How to Calculate Closing Costs When Paying Cash for a Home

Those who are flush enough to purchase a home outright with cash save a bundle avoiding interest payments that mortgage borrowers must pay. They also avoid thousands of dollars in closing costs. While mortgage borrowers must pay a variety of fees, all-cash buyers avoid them because they aren't subject to a lender's underwriting process. Nevertheless, even cash buyers must pay some closing costs; these include the hazard insurance premium, the title search and policy charges, pro-rated property taxes and attorney fees.

Secure a homeowner's policy estimate. You'll need to know the home's square footage, the lot size and other identifying characteristics, such as whether the home has a pool. Estimates often vary significantly among insurers, so take the time to price at least two policies. If the home is in a flood plain, you may need additional coverage.

Price the title search and policy. While homeowners who pay cash aren't required to purchase a title policy, it's wise to purchase one anyway. The search examines the property's past to identify potential ownership claims against the property, and the title policy protects your initial investment against them. Title policy costs are paid once at the closing and vary depending upon the home's size and cost.
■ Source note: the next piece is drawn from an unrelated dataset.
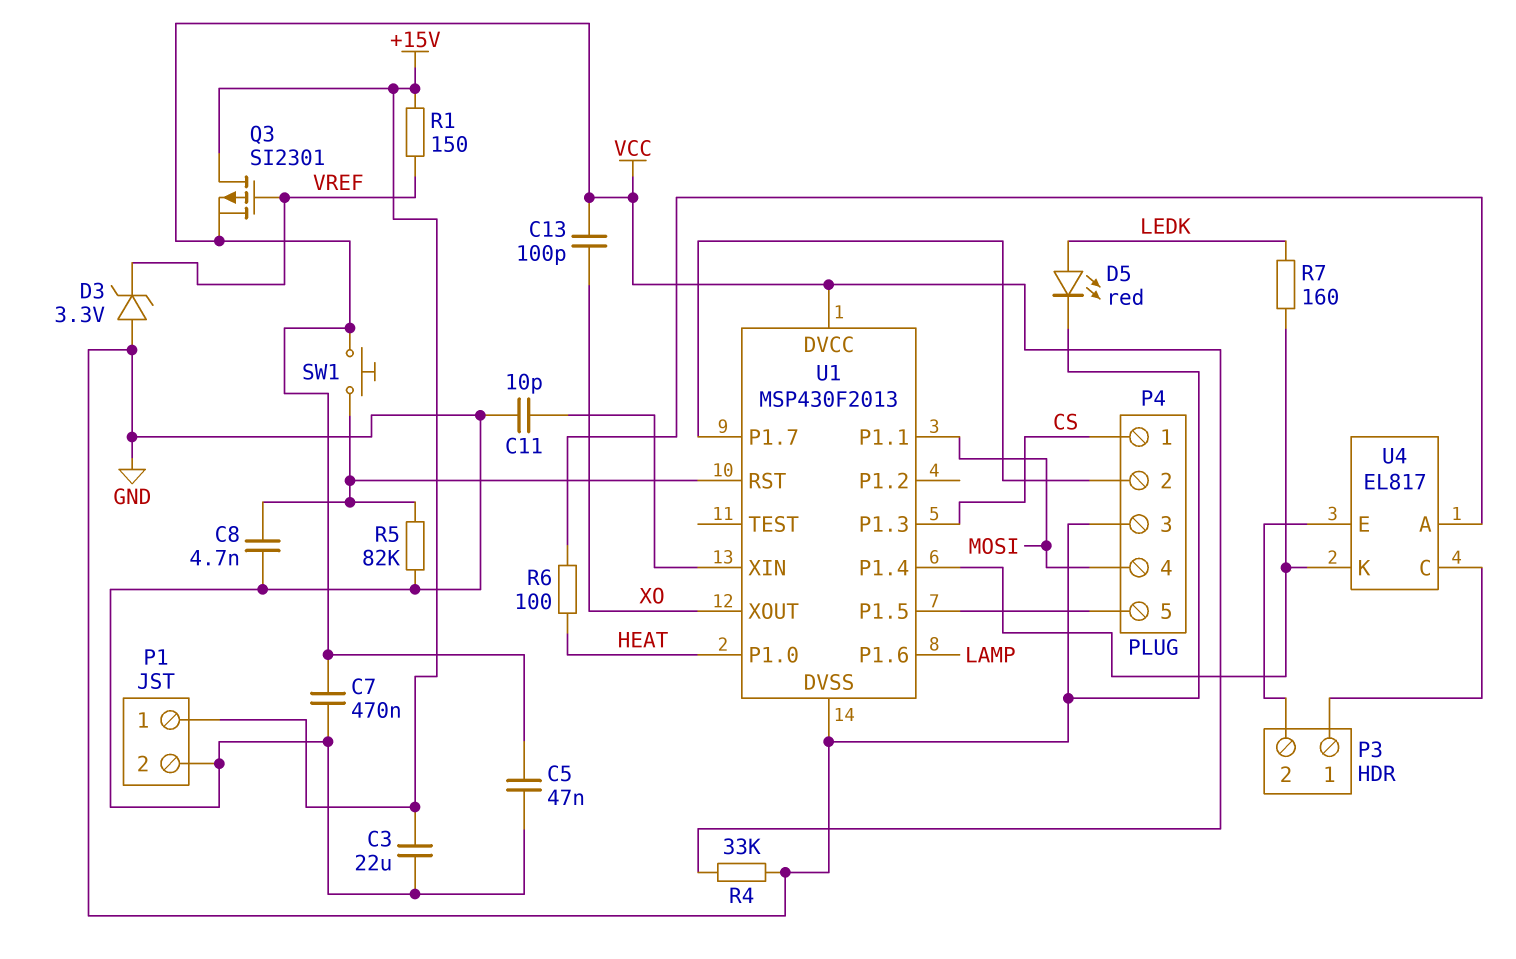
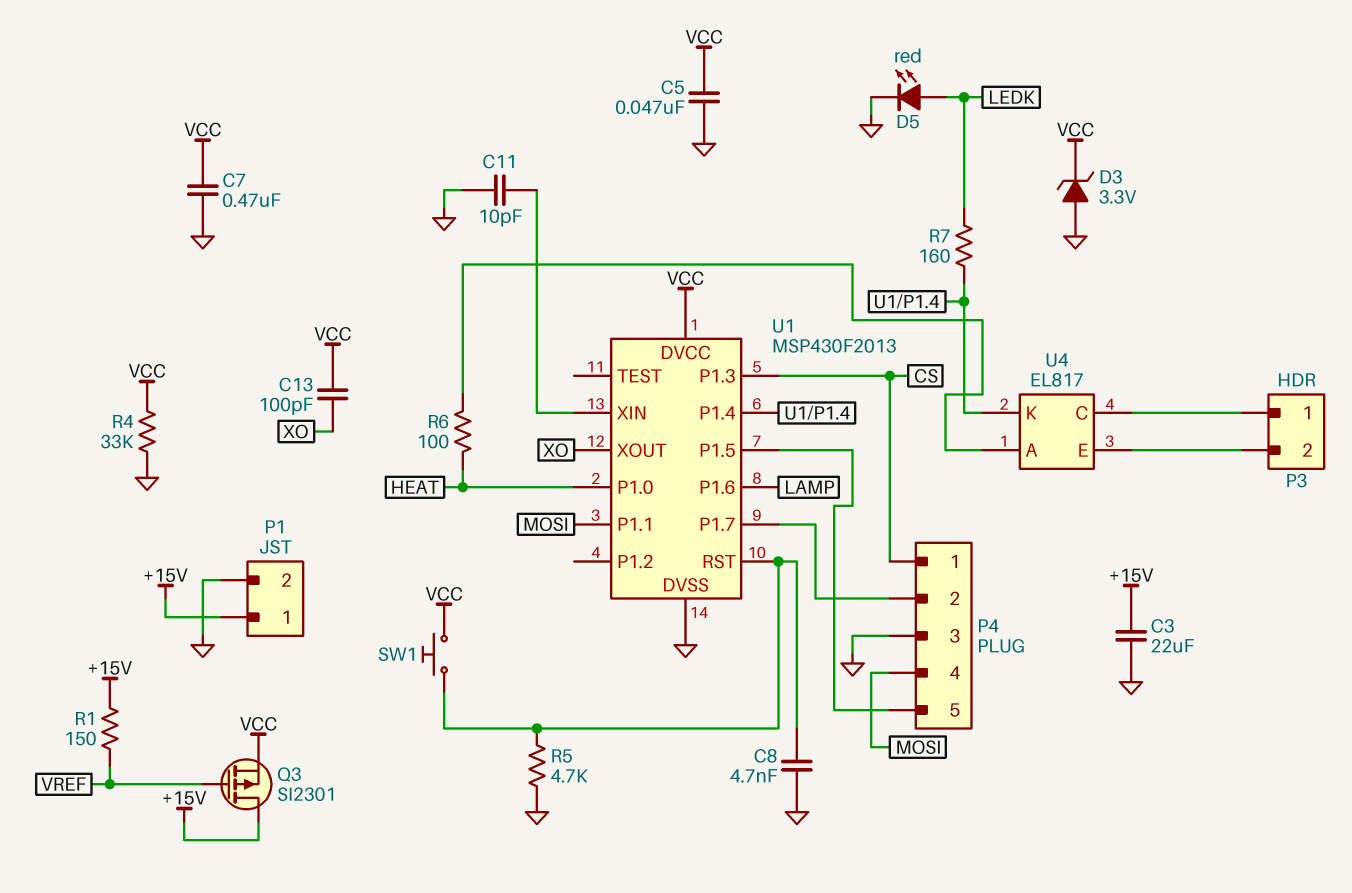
D3: zener 3.3V (A GND, K VREF) -> zener 3.3V (A GND, K VCC)
R5: 82k (GND, U1/RST) -> 4.7k (GND, U1/RST)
Price the property taxes based on the current owner's tax bill. You may need to write a check to the current owner if she has paid taxes for the period of time that you'll own the home. Your attorney will be able to provide you with an accounting of the seller's tax payments.

Pay your attorney. At the closing, you'll need to pay your attorney for the work he did closing the deal; the fee will be separate and apart from the title search and policy work.